* Data records
>>>

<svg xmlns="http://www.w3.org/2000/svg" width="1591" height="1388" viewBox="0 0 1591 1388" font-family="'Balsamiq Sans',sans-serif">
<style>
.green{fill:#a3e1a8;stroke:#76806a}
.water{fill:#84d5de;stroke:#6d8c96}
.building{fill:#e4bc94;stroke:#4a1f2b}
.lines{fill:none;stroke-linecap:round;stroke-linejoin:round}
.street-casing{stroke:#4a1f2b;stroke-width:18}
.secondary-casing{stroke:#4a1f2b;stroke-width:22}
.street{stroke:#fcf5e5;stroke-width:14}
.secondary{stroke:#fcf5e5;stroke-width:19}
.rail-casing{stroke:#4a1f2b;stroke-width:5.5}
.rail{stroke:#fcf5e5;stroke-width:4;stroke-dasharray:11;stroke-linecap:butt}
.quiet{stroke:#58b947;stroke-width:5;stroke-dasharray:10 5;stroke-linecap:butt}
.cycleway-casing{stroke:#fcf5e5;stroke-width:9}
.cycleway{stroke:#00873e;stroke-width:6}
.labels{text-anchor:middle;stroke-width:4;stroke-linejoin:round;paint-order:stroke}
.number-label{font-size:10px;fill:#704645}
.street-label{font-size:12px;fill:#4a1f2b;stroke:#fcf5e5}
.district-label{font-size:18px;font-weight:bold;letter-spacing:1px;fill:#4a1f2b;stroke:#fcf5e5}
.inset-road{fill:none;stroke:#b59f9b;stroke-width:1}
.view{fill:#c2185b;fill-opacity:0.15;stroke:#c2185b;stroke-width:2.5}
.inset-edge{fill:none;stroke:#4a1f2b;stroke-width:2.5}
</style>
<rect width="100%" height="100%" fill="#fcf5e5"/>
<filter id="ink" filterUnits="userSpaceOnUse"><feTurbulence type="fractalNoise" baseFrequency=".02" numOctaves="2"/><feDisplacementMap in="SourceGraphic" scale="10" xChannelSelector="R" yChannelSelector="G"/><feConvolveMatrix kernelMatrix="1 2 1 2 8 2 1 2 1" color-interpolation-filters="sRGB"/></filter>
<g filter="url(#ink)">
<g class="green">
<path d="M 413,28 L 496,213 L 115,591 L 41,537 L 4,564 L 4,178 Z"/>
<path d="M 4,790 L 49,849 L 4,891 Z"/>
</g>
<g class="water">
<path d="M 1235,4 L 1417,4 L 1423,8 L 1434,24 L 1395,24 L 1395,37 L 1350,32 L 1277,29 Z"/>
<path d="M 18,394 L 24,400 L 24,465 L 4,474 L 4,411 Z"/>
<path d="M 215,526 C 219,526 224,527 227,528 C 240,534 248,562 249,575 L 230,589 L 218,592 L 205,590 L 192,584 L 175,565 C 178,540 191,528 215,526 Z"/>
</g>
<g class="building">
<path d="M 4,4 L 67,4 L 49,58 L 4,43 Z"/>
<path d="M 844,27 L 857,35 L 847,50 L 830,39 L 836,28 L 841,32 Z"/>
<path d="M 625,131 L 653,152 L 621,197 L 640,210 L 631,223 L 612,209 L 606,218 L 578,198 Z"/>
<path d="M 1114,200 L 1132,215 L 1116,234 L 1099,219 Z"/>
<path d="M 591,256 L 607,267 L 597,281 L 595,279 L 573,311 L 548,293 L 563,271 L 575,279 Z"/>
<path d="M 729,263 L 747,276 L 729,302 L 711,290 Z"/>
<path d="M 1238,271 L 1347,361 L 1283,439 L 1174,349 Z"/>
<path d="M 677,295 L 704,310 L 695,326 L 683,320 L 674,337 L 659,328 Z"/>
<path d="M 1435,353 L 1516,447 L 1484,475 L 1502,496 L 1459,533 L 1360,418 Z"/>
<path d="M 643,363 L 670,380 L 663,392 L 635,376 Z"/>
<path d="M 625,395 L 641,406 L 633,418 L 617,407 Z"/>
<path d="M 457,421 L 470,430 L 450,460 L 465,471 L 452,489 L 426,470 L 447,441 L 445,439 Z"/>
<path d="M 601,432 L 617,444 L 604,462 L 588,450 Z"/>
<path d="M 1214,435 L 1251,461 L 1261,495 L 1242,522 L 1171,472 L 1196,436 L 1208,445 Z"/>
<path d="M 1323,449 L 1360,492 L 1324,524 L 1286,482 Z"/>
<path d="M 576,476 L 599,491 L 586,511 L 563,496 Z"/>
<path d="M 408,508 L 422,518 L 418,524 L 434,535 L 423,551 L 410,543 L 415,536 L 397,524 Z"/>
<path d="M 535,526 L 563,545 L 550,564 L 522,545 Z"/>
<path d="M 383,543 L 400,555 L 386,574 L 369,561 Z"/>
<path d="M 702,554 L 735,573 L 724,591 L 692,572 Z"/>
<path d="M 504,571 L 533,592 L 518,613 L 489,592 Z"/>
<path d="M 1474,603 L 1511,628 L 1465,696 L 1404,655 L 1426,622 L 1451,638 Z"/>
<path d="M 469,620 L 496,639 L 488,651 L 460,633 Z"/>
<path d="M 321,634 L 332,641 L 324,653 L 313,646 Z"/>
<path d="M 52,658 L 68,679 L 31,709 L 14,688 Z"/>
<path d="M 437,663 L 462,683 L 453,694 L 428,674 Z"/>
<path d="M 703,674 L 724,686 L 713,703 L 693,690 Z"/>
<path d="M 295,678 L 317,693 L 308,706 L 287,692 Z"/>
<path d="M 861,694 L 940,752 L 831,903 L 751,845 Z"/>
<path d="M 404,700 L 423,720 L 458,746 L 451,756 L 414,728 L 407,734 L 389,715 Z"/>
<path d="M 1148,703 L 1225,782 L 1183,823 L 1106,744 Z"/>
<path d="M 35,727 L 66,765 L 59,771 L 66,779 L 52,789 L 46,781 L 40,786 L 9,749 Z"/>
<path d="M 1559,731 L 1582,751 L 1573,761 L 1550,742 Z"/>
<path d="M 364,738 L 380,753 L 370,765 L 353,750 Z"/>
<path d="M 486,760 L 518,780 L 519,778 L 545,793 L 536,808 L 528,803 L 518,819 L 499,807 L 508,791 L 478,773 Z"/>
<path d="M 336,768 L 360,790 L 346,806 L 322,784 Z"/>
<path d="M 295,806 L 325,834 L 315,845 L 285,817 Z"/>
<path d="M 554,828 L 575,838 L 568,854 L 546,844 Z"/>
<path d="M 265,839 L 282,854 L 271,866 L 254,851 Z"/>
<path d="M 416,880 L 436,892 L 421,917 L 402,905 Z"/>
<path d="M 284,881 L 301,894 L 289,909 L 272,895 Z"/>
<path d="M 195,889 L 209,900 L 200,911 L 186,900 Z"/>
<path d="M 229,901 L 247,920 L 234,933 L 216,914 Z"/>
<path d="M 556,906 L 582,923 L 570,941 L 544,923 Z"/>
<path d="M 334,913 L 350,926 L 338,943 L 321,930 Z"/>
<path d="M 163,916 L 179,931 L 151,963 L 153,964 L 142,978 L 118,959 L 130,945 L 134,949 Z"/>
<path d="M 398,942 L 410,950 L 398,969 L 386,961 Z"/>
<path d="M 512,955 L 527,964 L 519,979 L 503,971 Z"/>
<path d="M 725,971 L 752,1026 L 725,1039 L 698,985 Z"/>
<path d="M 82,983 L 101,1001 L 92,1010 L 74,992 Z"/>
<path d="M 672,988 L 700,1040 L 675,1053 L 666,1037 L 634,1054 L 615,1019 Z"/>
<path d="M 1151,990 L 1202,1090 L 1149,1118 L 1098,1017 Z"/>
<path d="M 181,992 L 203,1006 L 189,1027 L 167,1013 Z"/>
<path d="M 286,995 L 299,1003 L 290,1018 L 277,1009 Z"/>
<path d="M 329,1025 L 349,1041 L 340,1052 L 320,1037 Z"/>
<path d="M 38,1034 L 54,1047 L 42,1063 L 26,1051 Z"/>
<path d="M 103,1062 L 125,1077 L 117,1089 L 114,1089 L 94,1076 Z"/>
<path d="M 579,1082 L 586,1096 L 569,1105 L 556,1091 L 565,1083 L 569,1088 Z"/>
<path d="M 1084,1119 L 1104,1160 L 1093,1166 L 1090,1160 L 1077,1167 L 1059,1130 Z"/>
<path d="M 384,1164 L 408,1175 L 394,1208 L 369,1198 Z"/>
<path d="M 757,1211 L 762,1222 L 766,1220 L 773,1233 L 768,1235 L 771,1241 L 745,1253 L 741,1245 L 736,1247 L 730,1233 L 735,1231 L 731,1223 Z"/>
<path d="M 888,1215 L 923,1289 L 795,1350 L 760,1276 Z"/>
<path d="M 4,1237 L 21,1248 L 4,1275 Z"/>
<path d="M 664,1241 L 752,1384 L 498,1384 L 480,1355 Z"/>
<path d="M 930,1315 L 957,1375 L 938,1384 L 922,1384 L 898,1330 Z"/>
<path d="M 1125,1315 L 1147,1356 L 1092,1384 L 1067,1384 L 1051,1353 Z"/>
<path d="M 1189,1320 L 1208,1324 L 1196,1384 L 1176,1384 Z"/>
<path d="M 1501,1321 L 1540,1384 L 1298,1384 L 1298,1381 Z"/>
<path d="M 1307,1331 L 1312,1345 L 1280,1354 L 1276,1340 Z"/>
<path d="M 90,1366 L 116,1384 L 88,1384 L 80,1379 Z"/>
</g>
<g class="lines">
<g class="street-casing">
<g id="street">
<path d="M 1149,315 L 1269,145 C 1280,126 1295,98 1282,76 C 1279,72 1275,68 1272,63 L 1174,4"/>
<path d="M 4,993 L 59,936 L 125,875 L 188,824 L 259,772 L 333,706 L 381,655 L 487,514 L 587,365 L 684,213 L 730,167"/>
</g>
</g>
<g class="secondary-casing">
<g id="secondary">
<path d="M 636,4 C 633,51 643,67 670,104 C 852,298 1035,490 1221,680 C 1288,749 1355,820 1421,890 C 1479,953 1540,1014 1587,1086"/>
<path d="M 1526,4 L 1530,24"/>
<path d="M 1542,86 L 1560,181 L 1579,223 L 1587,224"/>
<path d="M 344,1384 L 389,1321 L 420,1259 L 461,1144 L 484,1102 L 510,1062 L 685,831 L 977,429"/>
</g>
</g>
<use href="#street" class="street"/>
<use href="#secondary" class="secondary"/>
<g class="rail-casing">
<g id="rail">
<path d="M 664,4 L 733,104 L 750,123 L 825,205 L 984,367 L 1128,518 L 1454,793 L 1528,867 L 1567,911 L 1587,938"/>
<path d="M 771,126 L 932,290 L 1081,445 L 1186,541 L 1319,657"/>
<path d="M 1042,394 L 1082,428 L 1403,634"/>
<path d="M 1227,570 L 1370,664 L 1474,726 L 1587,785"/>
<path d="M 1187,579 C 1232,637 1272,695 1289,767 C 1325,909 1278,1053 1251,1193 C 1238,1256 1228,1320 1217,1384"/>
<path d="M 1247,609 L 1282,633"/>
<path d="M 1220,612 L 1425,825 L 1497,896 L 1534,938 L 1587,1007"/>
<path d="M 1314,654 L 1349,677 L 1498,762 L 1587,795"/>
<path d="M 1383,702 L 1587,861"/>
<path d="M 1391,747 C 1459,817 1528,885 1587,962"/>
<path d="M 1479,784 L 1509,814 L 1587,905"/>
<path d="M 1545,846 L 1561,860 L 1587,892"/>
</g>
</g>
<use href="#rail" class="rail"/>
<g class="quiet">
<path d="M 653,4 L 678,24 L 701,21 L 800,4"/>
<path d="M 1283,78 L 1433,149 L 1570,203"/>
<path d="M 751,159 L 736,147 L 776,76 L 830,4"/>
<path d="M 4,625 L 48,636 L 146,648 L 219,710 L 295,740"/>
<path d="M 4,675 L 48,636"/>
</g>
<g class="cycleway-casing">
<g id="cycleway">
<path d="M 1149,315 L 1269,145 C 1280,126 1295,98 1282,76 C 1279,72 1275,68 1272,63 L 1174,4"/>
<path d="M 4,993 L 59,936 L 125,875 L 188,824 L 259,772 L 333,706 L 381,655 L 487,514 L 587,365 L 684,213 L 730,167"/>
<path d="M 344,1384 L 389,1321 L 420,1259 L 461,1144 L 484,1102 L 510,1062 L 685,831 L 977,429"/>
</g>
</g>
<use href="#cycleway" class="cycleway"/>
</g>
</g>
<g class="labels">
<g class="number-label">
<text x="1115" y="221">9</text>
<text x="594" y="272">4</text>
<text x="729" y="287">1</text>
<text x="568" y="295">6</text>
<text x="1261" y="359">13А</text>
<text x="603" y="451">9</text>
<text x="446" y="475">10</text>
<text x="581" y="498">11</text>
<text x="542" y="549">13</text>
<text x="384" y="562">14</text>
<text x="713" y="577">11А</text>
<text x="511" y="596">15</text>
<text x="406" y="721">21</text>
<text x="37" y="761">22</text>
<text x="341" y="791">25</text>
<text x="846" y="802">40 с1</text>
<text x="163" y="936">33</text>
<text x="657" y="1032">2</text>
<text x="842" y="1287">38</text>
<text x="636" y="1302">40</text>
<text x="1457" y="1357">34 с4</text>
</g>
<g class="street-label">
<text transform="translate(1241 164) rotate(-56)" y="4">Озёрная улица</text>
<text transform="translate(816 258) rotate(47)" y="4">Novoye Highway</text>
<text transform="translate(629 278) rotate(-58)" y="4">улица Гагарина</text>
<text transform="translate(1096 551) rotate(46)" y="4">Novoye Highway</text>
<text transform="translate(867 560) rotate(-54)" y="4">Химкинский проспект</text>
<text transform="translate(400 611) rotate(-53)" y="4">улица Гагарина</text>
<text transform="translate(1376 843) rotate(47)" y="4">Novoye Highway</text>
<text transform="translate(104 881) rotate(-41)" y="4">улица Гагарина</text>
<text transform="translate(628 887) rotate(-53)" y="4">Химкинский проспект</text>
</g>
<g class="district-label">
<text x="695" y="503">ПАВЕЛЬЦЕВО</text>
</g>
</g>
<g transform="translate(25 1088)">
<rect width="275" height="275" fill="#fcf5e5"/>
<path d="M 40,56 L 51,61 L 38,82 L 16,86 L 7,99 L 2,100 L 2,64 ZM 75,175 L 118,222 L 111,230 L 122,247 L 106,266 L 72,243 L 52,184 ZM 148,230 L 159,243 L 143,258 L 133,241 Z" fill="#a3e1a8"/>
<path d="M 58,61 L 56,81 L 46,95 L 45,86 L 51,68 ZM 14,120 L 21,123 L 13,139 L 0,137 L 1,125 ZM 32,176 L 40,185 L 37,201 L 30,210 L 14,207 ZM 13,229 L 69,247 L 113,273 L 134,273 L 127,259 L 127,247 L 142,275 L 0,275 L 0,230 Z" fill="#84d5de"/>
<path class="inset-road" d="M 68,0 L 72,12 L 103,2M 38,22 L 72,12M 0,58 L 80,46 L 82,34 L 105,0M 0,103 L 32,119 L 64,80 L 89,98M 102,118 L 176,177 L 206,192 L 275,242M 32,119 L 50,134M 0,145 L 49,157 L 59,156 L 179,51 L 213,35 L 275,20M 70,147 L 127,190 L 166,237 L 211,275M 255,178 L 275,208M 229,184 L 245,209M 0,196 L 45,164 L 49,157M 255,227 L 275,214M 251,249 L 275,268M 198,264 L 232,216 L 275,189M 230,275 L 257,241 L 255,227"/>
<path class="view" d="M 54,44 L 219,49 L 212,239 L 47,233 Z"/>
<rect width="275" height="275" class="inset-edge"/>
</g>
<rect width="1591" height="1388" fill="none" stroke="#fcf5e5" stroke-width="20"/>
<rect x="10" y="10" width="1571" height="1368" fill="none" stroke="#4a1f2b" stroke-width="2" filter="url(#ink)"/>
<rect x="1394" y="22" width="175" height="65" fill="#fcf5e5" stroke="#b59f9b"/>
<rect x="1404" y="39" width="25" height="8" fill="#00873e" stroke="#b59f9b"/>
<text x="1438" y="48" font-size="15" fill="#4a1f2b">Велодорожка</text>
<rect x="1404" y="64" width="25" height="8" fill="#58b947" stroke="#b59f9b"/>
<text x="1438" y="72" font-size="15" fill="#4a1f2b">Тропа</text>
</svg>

<<<

* What is expected
In the entries above, find lines with "butt" and copy each.

* Written answer
.rail{stroke:#fcf5e5;stroke-width:4;stroke-dasharray:11;stroke-linecap:butt}
.quiet{stroke:#58b947;stroke-width:5;stroke-dasharray:10 5;stroke-linecap:butt}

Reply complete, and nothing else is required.